Erdogan was holidaying in Marmaris at the time and only narrowly avoided capture before flying to Istanbul where he rallied his supporters who helped to defeat the coup plotters.

Erdogan, a popular but polarizing figure who has dominated Turkish politics for more than a decade, will chair an annual meeting of the Supreme Military Council (YAS) on Thursday after vowing to restructure the armed forces following the coup.

The military said 35 planes, including 24 fighter jets, 37 helicopters, 74 tanks and three ships had been used by the coup plotters, NTV reported.

In Greece, authorities on Wednesday postponed hearings for eight Turkish soldiers who sought asylum there after fleeing Turkey. The men - three majors, three captains and two sergeant majors - deny being involved in the coup but Turkey has branded them “traitors” and is demanding their extradition.

Erdogan has signaled Turkey might restore the death penalty in the wake of the failed coup, citing strong public support for such a move, though the European Union has made clear this would scupper Ankara’s decades-old bid to join the bloc.

Alkis Konstantinidis / Reuters
One of the Turkish soldiers who fled to Greece (C) is escorted by special police forces after the postponement of their interviews for asylum request at the Asylum Service in Athens on Wednesday.

PIVOT TO MOSCOW

Turkish officials have complained of what they perceive as a lack of support from the EU over the coup, while European leaders have urged Ankara to show restraint and a sense of proportion in bringing those responsible to justice.

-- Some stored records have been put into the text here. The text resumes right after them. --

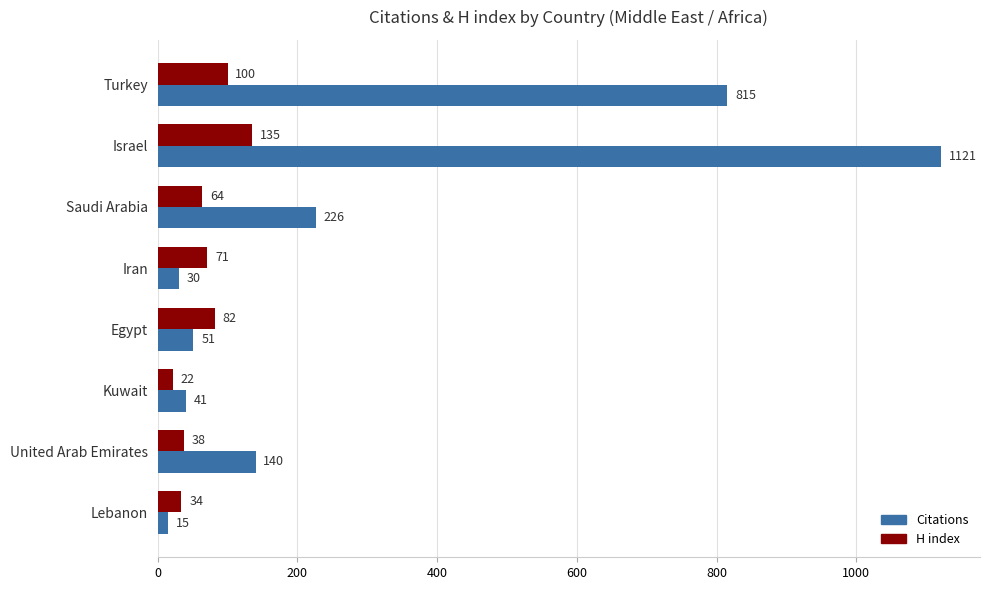

Is the value of H index at Israel greater than the value of Citations at Lebanon?

Yes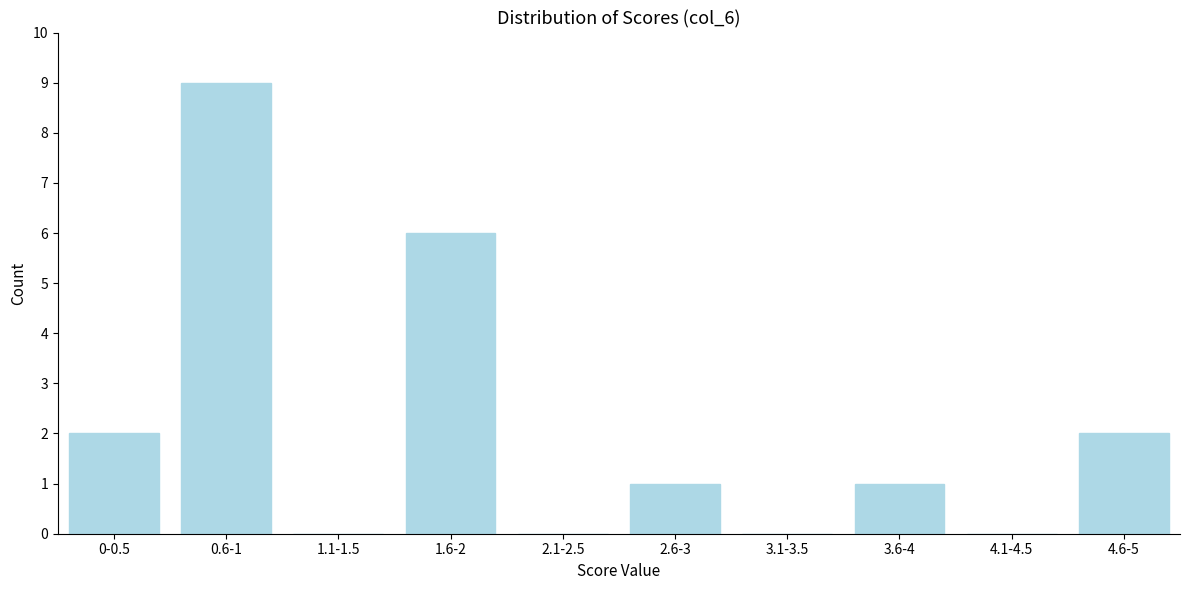

Reading left to right, list all the values displayed in this chart.

0-0.5=2	0.6-1=9	1.1-1.5=0	1.6-2=6	2.1-2.5=0	2.6-3=1	3.1-3.5=0	3.6-4=1	4.1-4.5=0	4.6-5=2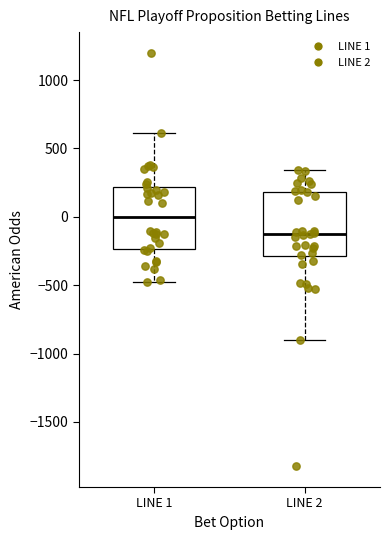

Reading left to right, read every box against the y-axis: the position of its median line, the range the box covers, and the ends of its whiskers. The values are not printed on the chart, so give them approximately, as read against the axis.

LINE 1: median 0, box -250 to 200, whiskers -450 to 600
LINE 2: median -150, box -300 to 200, whiskers -900 to 350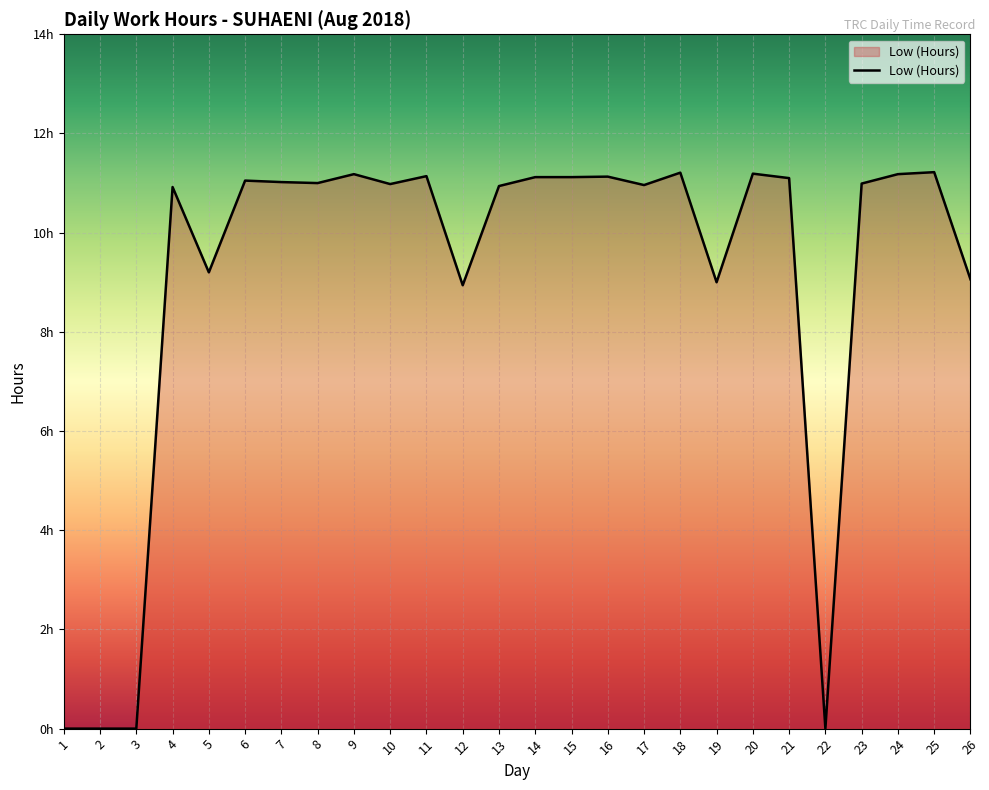

The value at 15 is 18.7. True or false?

False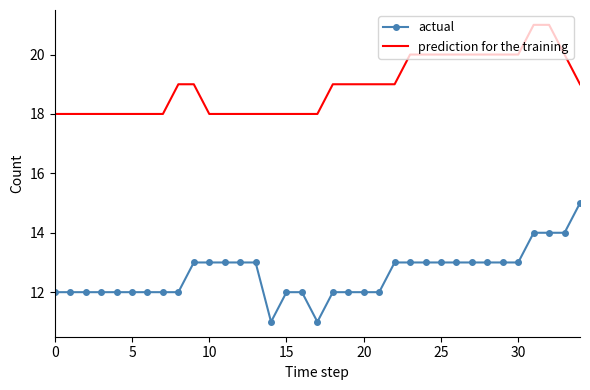

What is the minimum value shown in the chart?

11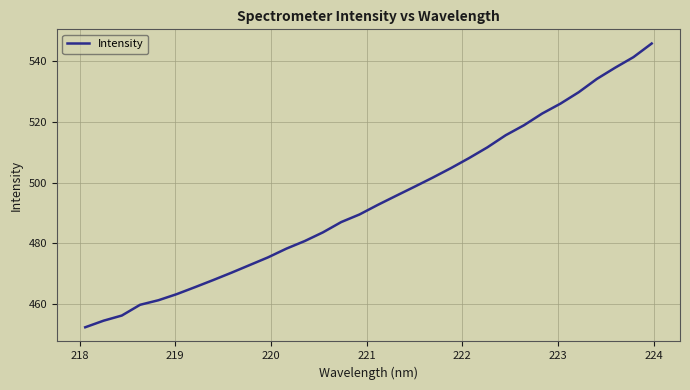

Is this an area chart (filled region under the line)?

No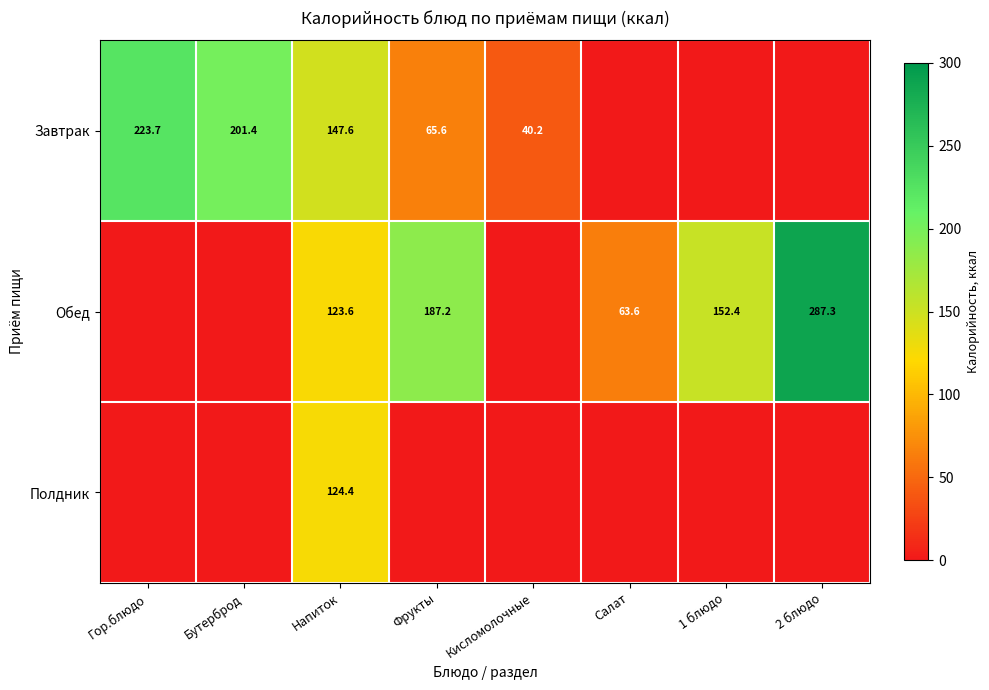

What is the spread (max minus min) of values at Фрукты?

187.2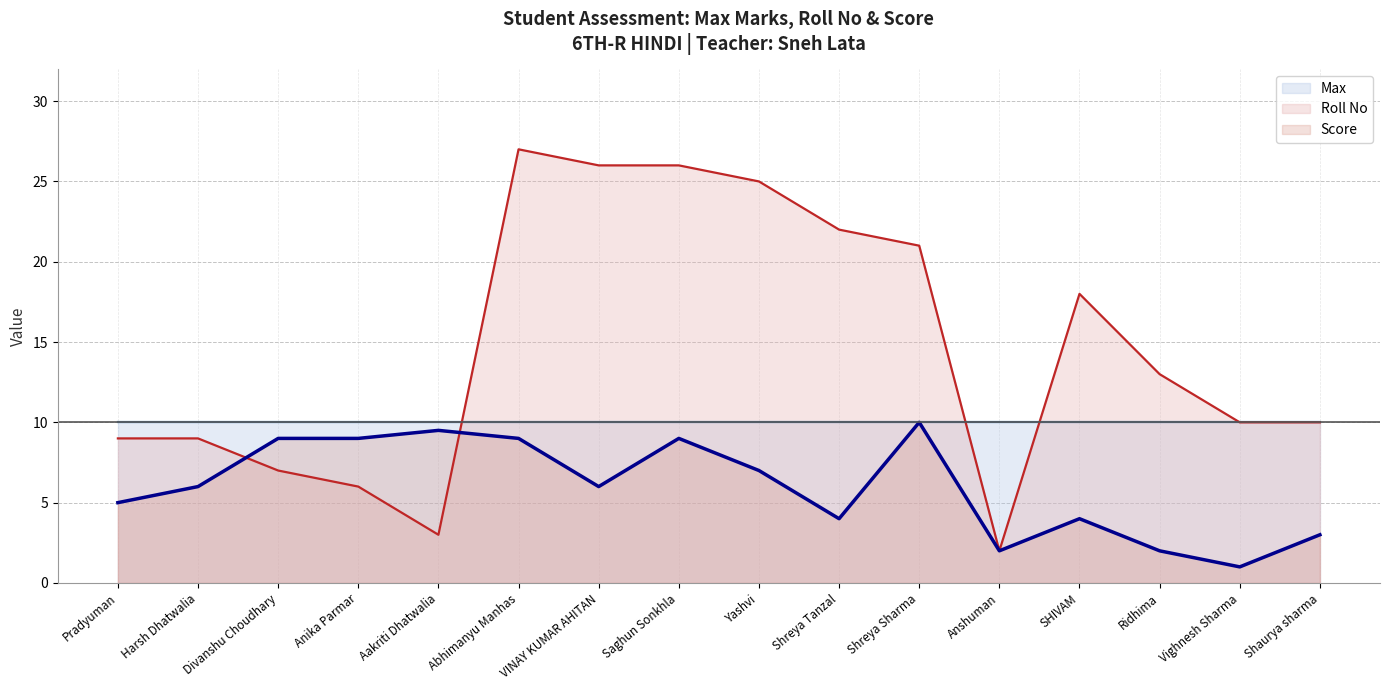

Between Shreya Tanzal and Abhimanyu Manhas, which is larger?

Abhimanyu Manhas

The attempted coup has also tested Turkey’s ties with its NATO ally the United States, where Gulen has lived in self-imposed exile since 1999. Responding to Turkey’s request for Gulen’s swift extradition, Washington has said Ankara must first provide clear evidence of his involvement in the coup.

The strains with the EU and the United States have coincided with Turkey’s renewed push to repair ties with Russia, badly hurt last November by the Turkish downing of a Russian jet near Syria and Moscow’s subsequent imposition of trade sanctions.

On Wednesday, Deputy Prime Minister Mehmet Simsek said his talks with Russian officials this week on improving bilateral relations had taken place “in a very positive atmosphere.”

Simsek, respected by Western investors as a safe pair of hands in guiding the Turkish economy, also said he saw no reason to downgrade Turkey’s credit rating following the coup. Standard & Poor’s recently downgraded the sovereign debt outlook to negative from stable and Moody’s has said it will review the rating for a possible downgrade.